- EXERCISE -
Reproduce the data below, beginning at the line that has "charged, paid" and stopping after the line that has "Where does the". Leave the pictures out of your answer.

- DATA FOR THE TASK -
• • • • •
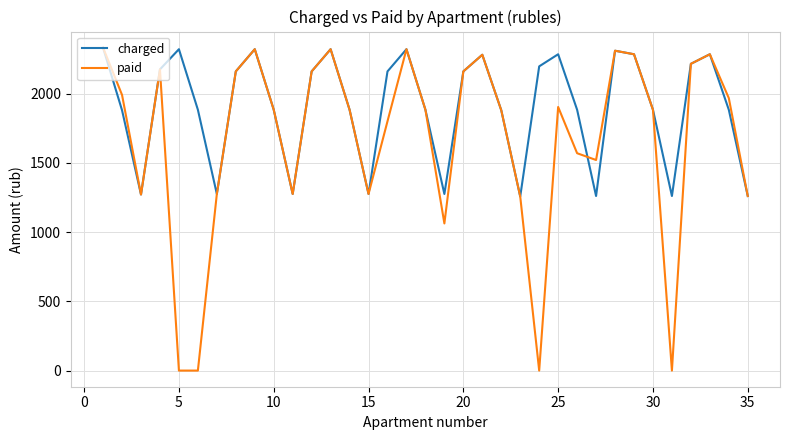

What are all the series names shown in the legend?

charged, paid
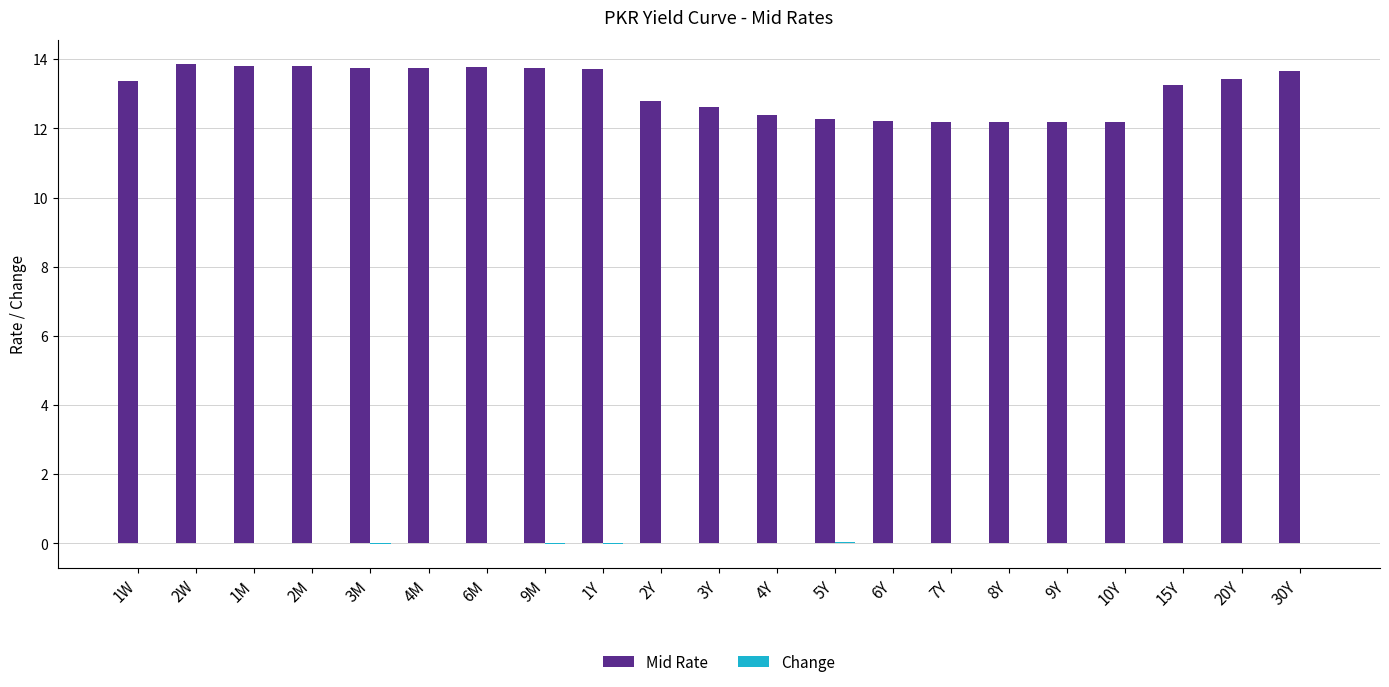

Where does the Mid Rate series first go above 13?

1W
• • • • •
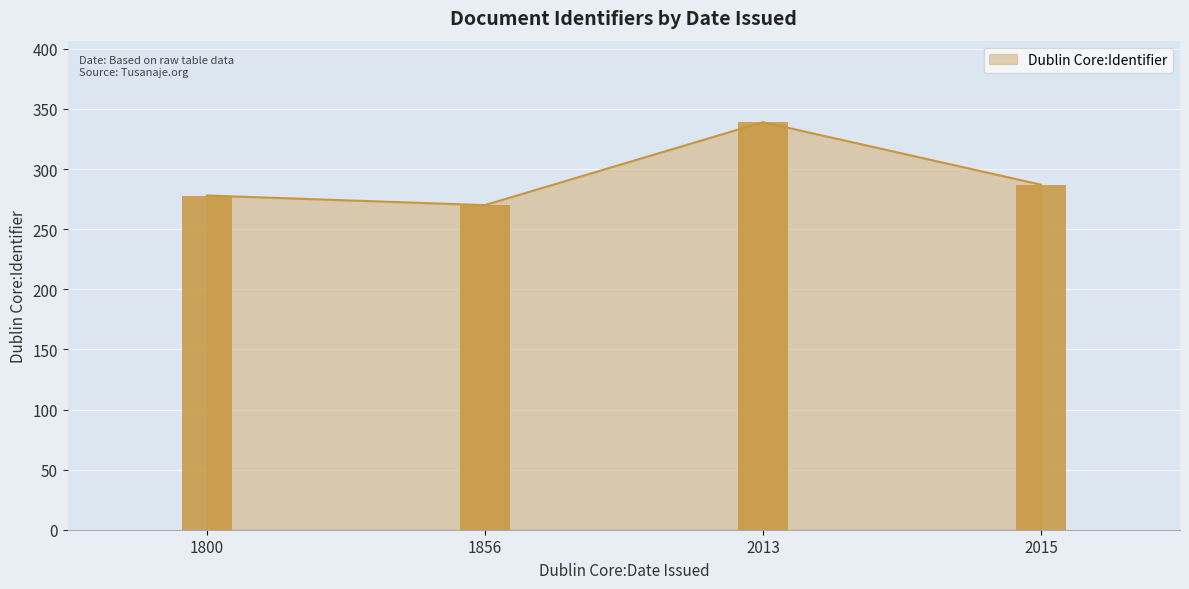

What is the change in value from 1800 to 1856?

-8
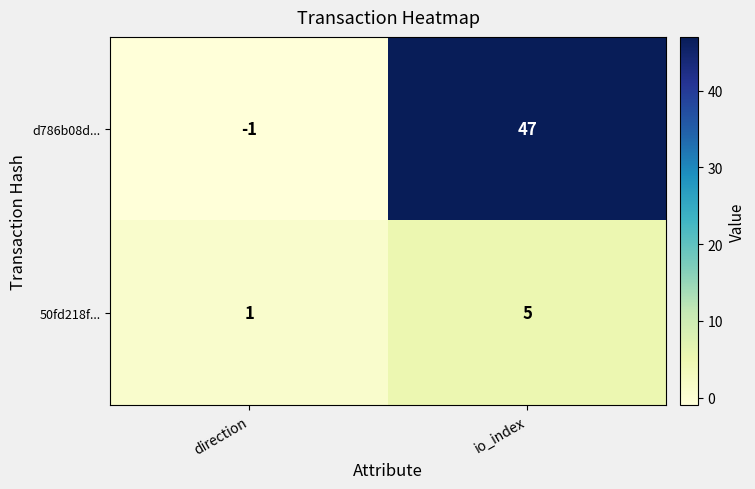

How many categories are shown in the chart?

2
• • • • •
- EXERCISE ANSWER -
charged, paid

Where does the Mid Rate series first go above 13?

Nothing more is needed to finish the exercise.